▸ Work to be completed
The material below is to be copied exactly from the line with "Fixations incluses (ruban" up to and including the line with "Warum bauen KI-Coding-Tools", with nothing else kept and no pictures.

╭─ Task input

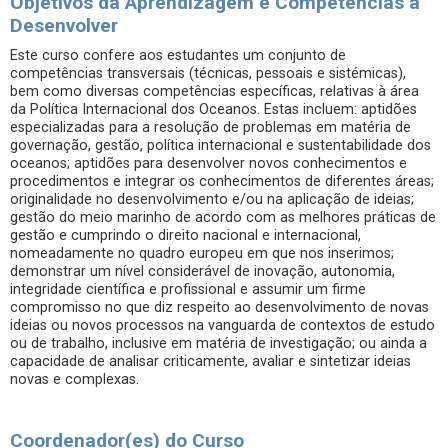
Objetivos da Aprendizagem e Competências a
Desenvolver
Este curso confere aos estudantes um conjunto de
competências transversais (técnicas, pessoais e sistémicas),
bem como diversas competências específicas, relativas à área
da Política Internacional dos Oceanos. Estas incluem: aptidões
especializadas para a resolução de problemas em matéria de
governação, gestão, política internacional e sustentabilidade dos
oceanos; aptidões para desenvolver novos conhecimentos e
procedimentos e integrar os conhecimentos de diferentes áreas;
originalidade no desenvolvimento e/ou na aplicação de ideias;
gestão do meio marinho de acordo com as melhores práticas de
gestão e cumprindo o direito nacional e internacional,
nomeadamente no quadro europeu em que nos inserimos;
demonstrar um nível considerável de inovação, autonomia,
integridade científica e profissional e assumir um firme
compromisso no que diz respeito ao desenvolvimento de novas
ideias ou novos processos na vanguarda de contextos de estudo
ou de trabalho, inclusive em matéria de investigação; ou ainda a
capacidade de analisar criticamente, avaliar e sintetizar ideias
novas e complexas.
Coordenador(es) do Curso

╰─
╭─ Task input

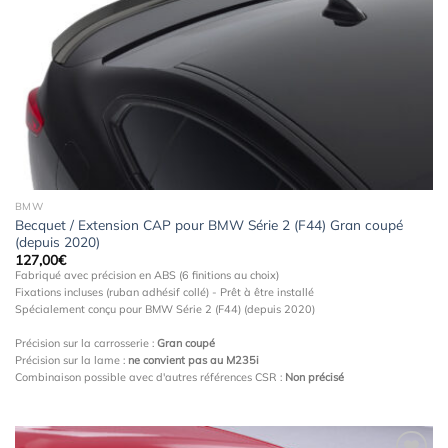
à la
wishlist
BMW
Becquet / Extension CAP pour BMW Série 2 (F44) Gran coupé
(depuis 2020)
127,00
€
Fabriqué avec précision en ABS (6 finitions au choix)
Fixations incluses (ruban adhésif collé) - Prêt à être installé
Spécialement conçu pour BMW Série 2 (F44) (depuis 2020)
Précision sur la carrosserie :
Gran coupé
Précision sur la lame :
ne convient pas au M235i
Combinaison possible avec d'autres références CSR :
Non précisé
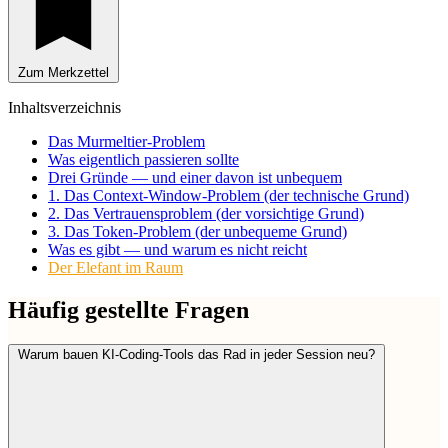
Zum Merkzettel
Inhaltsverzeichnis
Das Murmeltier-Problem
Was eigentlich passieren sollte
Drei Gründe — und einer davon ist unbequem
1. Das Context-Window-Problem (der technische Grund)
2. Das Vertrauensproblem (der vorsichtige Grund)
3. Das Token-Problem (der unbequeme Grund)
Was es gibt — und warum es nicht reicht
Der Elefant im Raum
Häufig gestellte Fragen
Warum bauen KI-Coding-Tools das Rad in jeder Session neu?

╰─

▸ Task output
Fixations incluses (ruban adhésif collé) - Prêt à être installé
Spécialement conçu pour BMW Série 2 (F44) (depuis 2020)
Précision sur la carrosserie :
Gran coupé
Précision sur la lame :
ne convient pas au M235i
Combinaison possible avec d'autres références CSR :
Non précisé
Zum Merkzettel
Inhaltsverzeichnis
Das Murmeltier-Problem
Was eigentlich passieren sollte
Drei Gründe — und einer davon ist unbequem
1. Das Context-Window-Problem (der technische Grund)
2. Das Vertrauensproblem (der vorsichtige Grund)
3. Das Token-Problem (der unbequeme Grund)
Was es gibt — und warum es nicht reicht
Der Elefant im Raum
Häufig gestellte Fragen
Warum bauen KI-Coding-Tools das Rad in jeder Session neu?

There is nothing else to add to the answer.